Parlons maintenant du deuxième but de la politique de l'amiante,
c'est-à-dire construire des usines de transformation. De 1876 à
1976, il ne s'en est construit aucune dans la région de Thetford. Depuis
ce temps, il y en a trois et une quatrième s'annonce pour très
bientôt, l'usine MINUTT, qui fabrique des produits thermiques à
base de résidus. Elle produit actuellement 5000 tonnes de ces produits.
La demande est très forte et on parle, avant longtemps, d'augmenter la
production à 20 000 tonnes.
Une voix: Il n'y a pas de chômage? M. Grégoire:
Oui, il y a du chômage... M. Vallières: Parlez-en.
M. Grégoire: ...mais je vais vous expliquer pourquoi. Il y
a également l'usine MAGNAQ-I qui a pour objectif de produire 6000 tonnes
d'oxyde de magnésium, l'usine de laine de roche qui doit commencer ses
activités dans les prochains mois, ainsi qu'une quatrième usine,
pour laquelle on a commencé les démarches, dont on pense obtenir
la machinerie d'ici le mois de janvier et qui pourrait commencer ses
activités dès le printemps prochain. Quatre usines en quatre ans.

▶ _Données fournies_
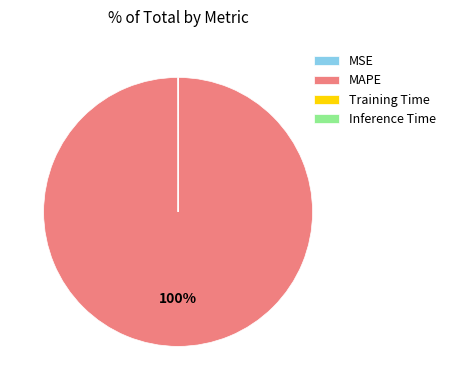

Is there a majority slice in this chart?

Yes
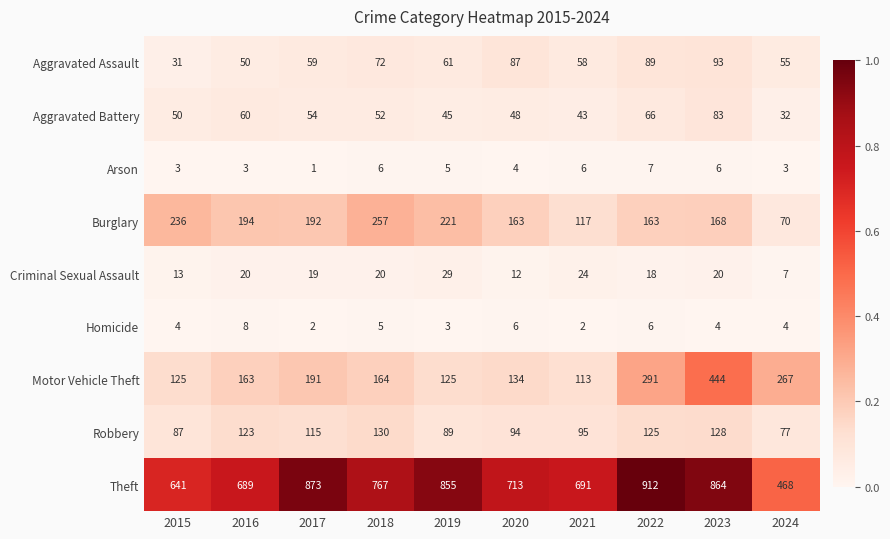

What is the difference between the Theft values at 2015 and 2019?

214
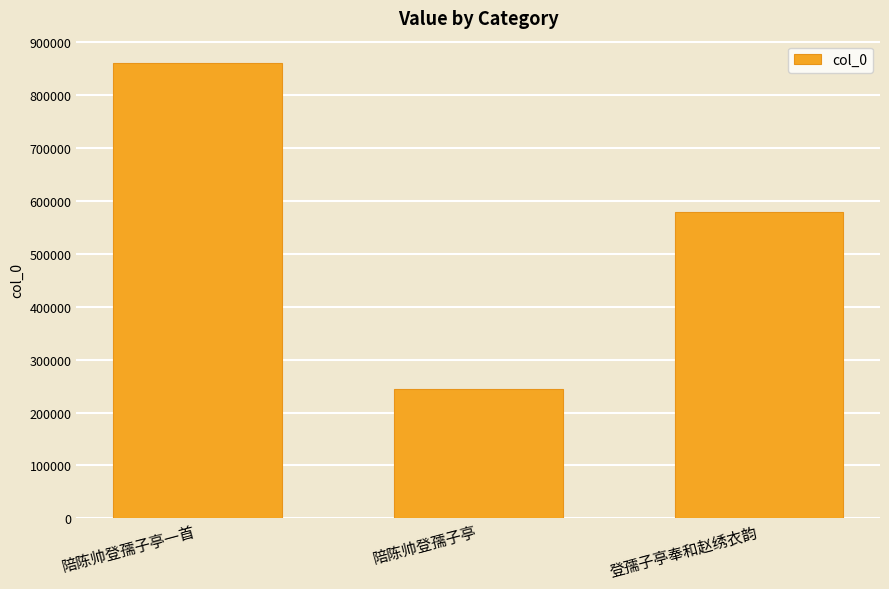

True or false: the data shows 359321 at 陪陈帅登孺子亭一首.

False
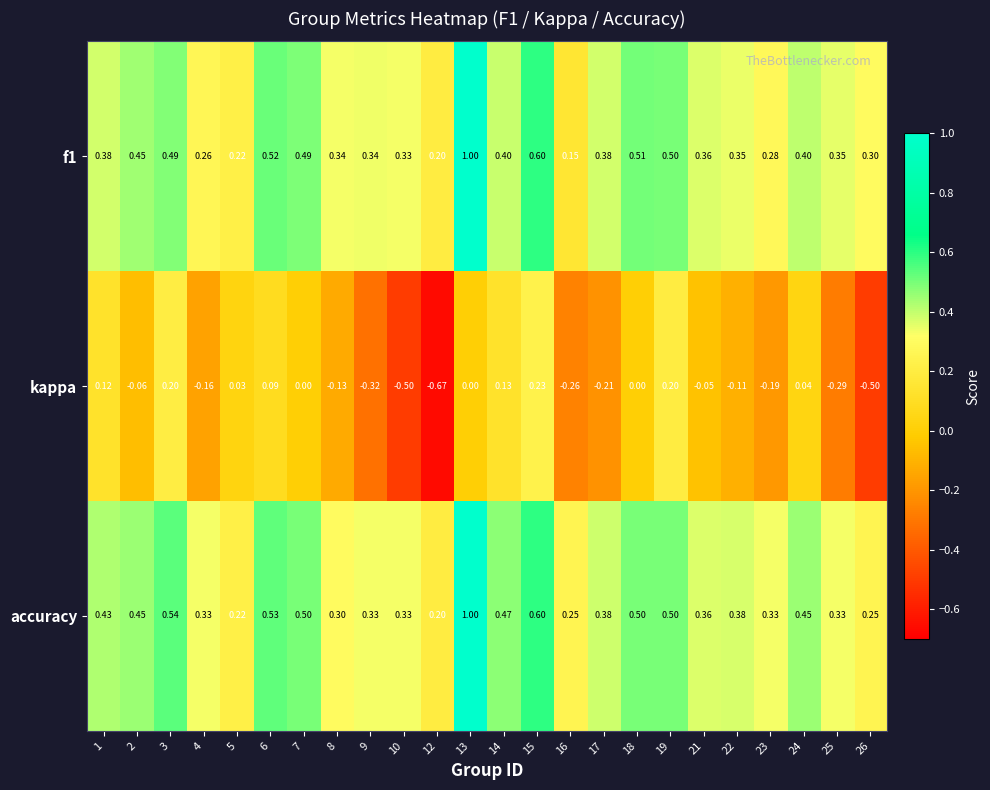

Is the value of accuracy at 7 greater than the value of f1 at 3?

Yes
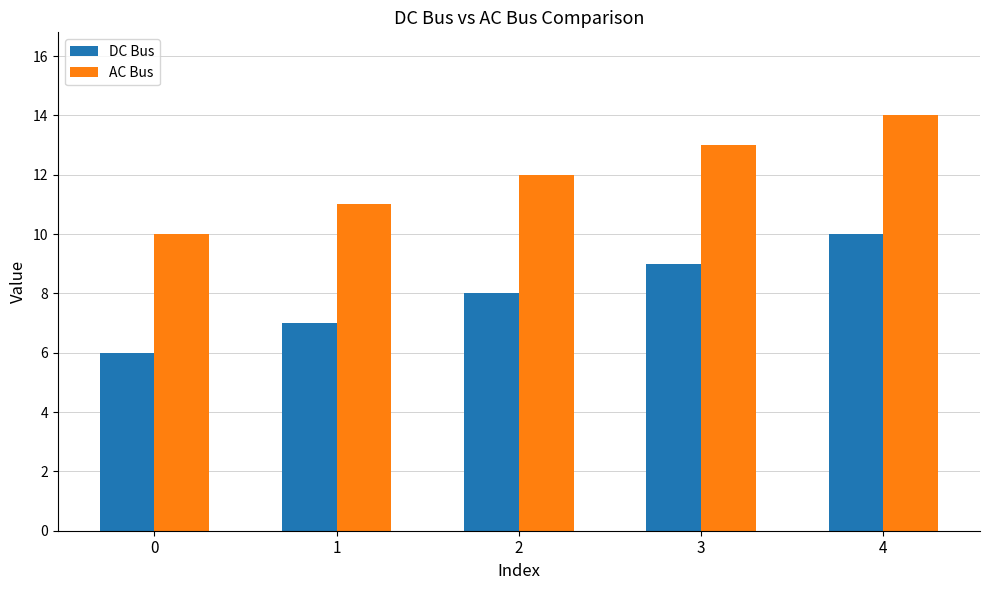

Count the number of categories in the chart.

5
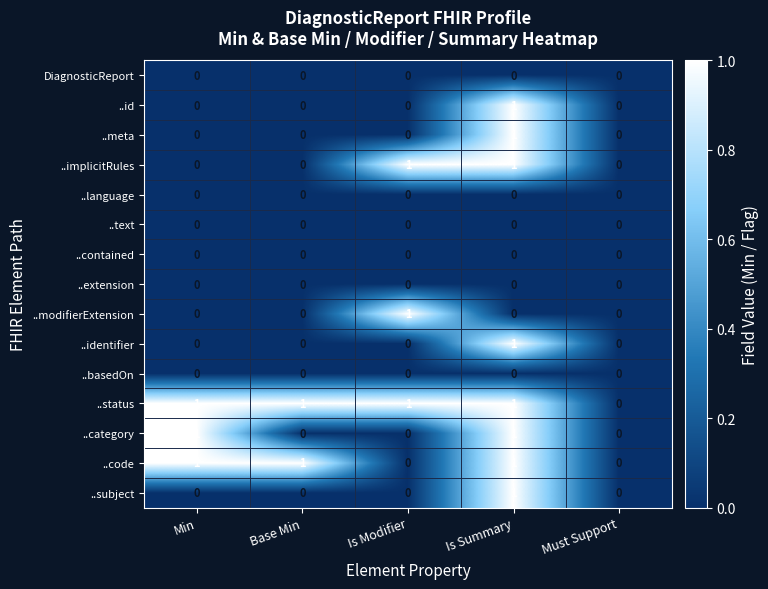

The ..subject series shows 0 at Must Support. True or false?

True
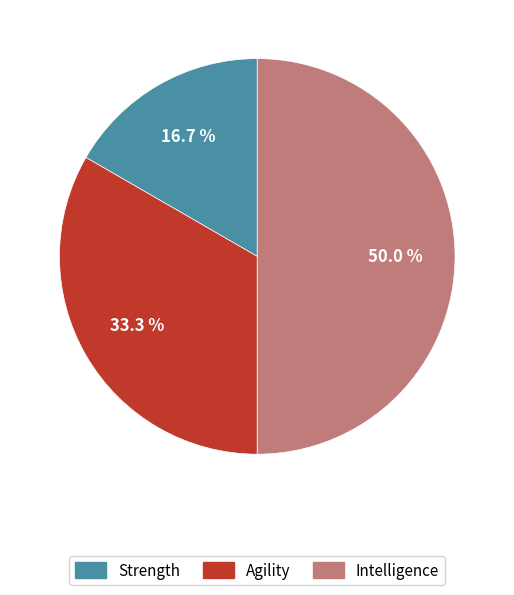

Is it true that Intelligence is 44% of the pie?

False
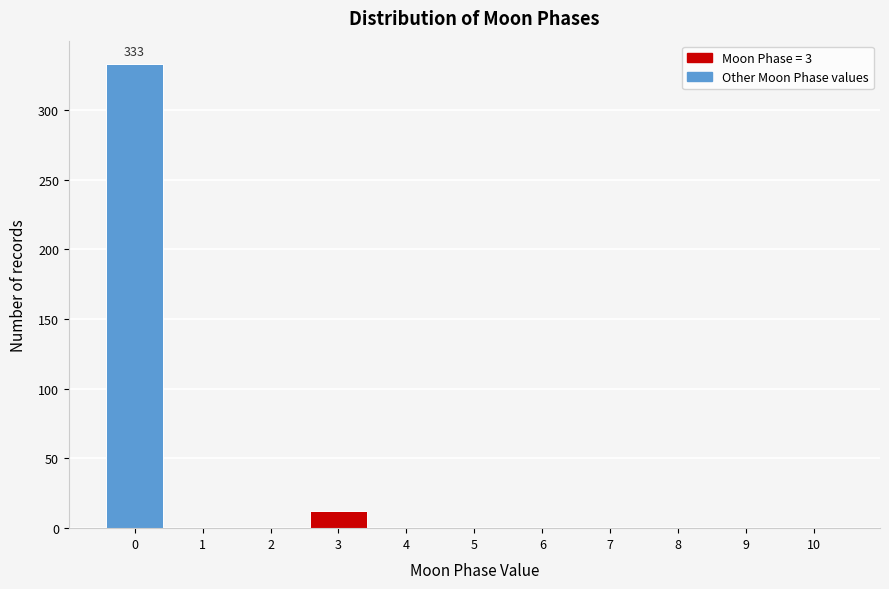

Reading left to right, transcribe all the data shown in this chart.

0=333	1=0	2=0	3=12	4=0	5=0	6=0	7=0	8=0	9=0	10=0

▶ _Série d'exercices_
1. Relevez toutes les quantités exprimées en tonnes dans l'extrait sur la politique de l'amiante.
2. Recopiez le passage de l'extrait sur la politique de l'amiante qui va de « La demande est » à « en quatre ans. ».

▶ _Réponses ci-dessous_
1.
5000 tonnes
20 000 tonnes
6000 tonnes

2.
La demande est très forte et on parle, avant longtemps, d'augmenter la
production à 20 000 tonnes.
Une voix: Il n'y a pas de chômage? M. Grégoire:
Oui, il y a du chômage... M. Vallières: Parlez-en.
M. Grégoire: ...mais je vais vous expliquer pourquoi. Il y
a également l'usine MAGNAQ-I qui a pour objectif de produire 6000 tonnes
d'oxyde de magnésium, l'usine de laine de roche qui doit commencer ses
activités dans les prochains mois, ainsi qu'une quatrième usine,
pour laquelle on a commencé les démarches, dont on pense obtenir
la machinerie d'ici le mois de janvier et qui pourrait commencer ses
activités dès le printemps prochain. Quatre usines en quatre ans.